===== TASK MATERIAL =====
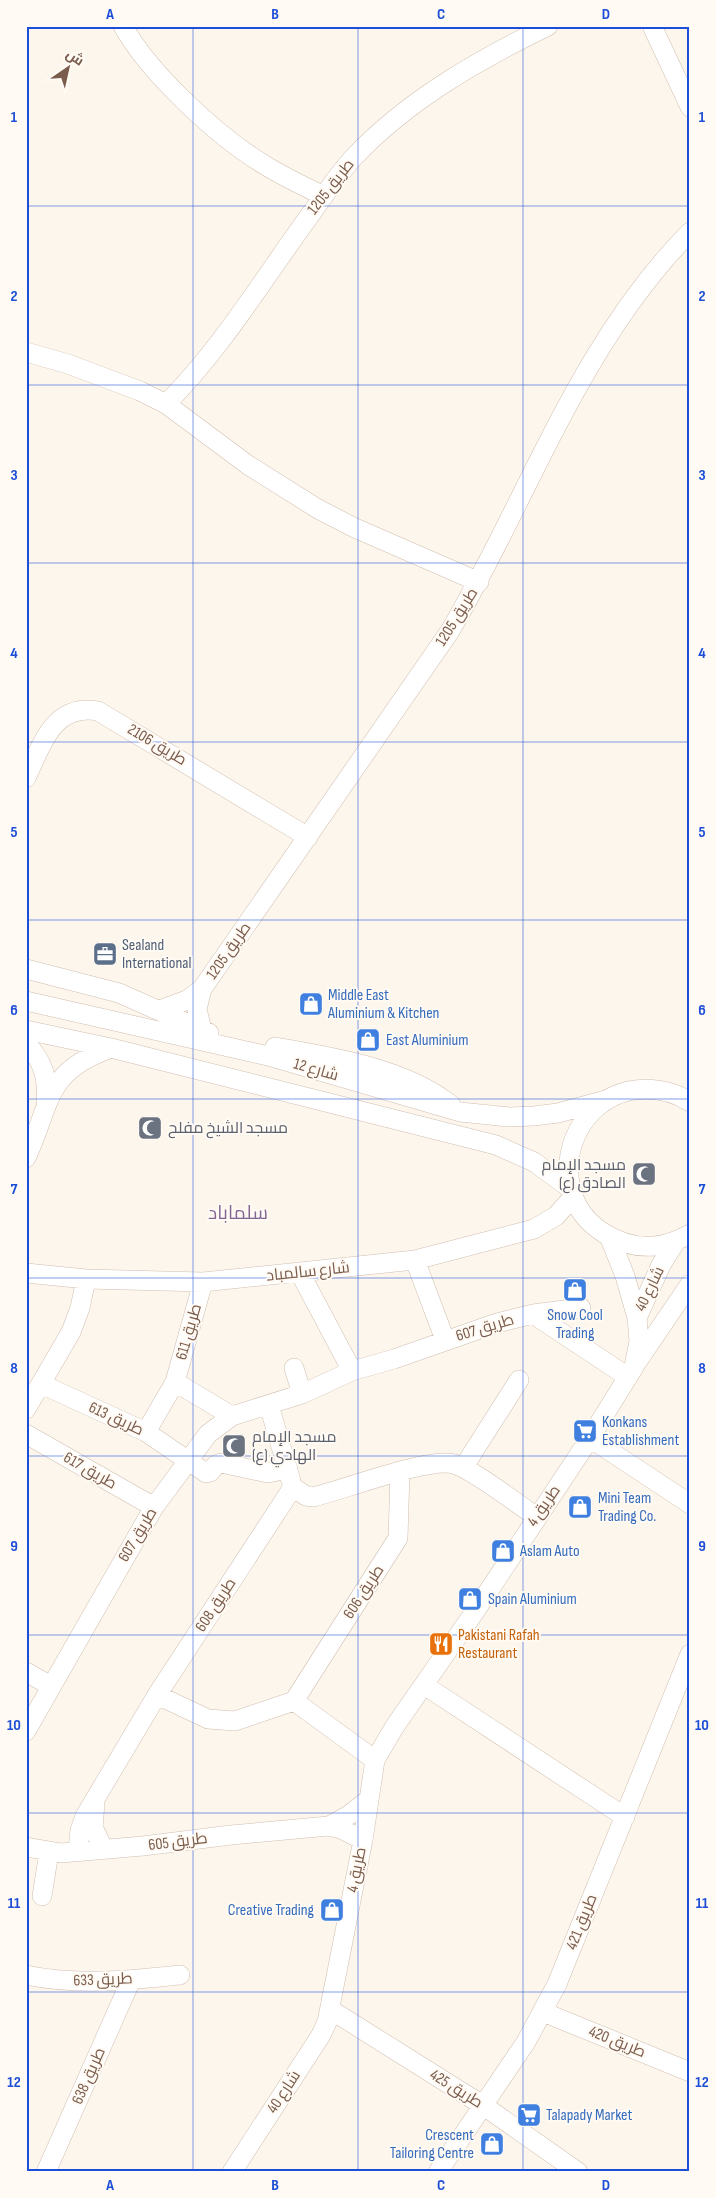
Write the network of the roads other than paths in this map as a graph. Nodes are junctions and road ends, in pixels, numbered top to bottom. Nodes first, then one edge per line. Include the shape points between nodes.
=====
===== TASK MATERIAL =====
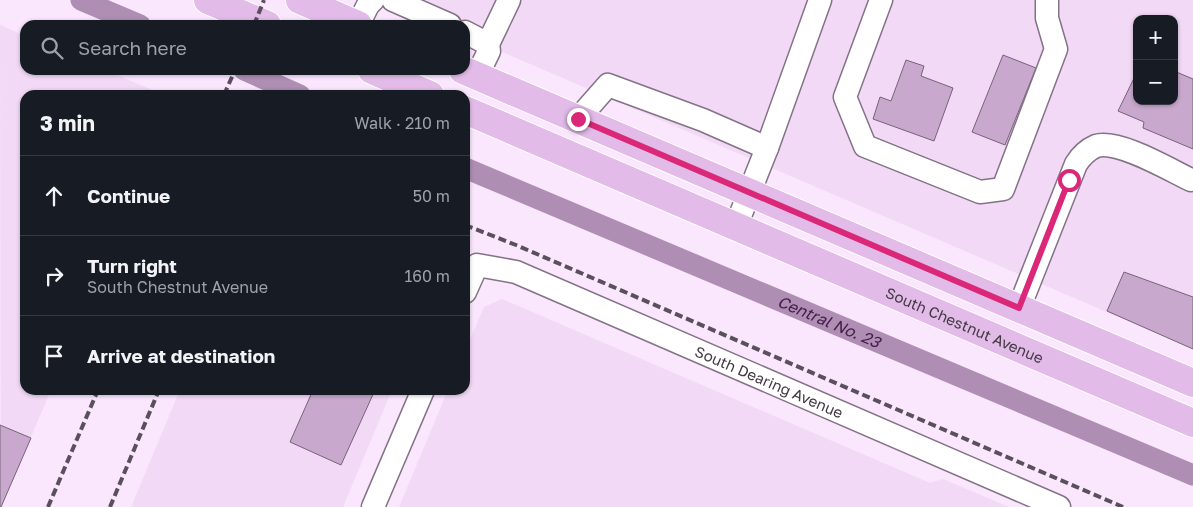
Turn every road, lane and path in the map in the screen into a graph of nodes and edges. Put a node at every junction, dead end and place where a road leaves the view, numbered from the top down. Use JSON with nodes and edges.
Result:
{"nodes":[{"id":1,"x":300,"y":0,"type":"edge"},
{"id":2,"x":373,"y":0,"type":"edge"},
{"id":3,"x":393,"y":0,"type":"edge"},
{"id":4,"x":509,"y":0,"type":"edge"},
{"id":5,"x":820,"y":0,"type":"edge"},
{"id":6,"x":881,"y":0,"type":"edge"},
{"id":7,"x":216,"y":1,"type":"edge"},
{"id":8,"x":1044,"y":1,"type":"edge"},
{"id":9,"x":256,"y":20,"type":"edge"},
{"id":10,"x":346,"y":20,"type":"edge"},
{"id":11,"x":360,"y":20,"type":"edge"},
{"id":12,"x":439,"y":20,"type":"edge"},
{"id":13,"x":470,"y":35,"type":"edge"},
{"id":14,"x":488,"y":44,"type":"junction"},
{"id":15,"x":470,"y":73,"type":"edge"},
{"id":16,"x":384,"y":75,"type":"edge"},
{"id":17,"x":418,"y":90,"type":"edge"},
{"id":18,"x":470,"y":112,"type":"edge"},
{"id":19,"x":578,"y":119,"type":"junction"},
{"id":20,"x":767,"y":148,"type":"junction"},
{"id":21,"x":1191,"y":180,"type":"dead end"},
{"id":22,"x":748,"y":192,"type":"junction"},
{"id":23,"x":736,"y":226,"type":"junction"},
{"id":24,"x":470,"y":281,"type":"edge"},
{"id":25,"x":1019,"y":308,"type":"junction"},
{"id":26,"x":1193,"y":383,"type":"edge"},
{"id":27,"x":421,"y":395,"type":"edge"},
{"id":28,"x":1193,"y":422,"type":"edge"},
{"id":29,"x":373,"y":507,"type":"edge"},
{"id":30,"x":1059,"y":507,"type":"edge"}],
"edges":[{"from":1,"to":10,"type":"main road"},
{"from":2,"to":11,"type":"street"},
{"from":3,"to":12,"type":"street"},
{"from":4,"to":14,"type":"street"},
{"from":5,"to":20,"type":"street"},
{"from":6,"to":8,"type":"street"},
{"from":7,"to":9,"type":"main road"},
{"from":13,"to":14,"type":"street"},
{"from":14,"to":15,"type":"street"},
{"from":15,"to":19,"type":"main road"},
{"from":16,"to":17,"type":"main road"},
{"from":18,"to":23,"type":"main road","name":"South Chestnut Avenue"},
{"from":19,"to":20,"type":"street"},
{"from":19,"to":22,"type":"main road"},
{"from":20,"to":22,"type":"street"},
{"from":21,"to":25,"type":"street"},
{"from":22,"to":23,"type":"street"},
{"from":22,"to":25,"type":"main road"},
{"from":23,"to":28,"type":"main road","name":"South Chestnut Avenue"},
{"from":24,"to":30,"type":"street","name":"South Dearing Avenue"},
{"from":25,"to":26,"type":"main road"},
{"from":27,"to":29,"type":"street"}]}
=====
Lines that hold "graph" are the ones to copy, so pick each out from the data.

Write the network of the roads other than paths in this map as a graph. Nodes are junctions and road ends, in pixels, numbered top to bottom. Nodes first, then one edge per line. Include the shape points between nodes.
Turn every road, lane and path in the map in the screen into a graph of nodes and edges. Put a node at every junction, dead end and place where a road leaves the view, numbered from the top down. Use JSON with nodes and edges.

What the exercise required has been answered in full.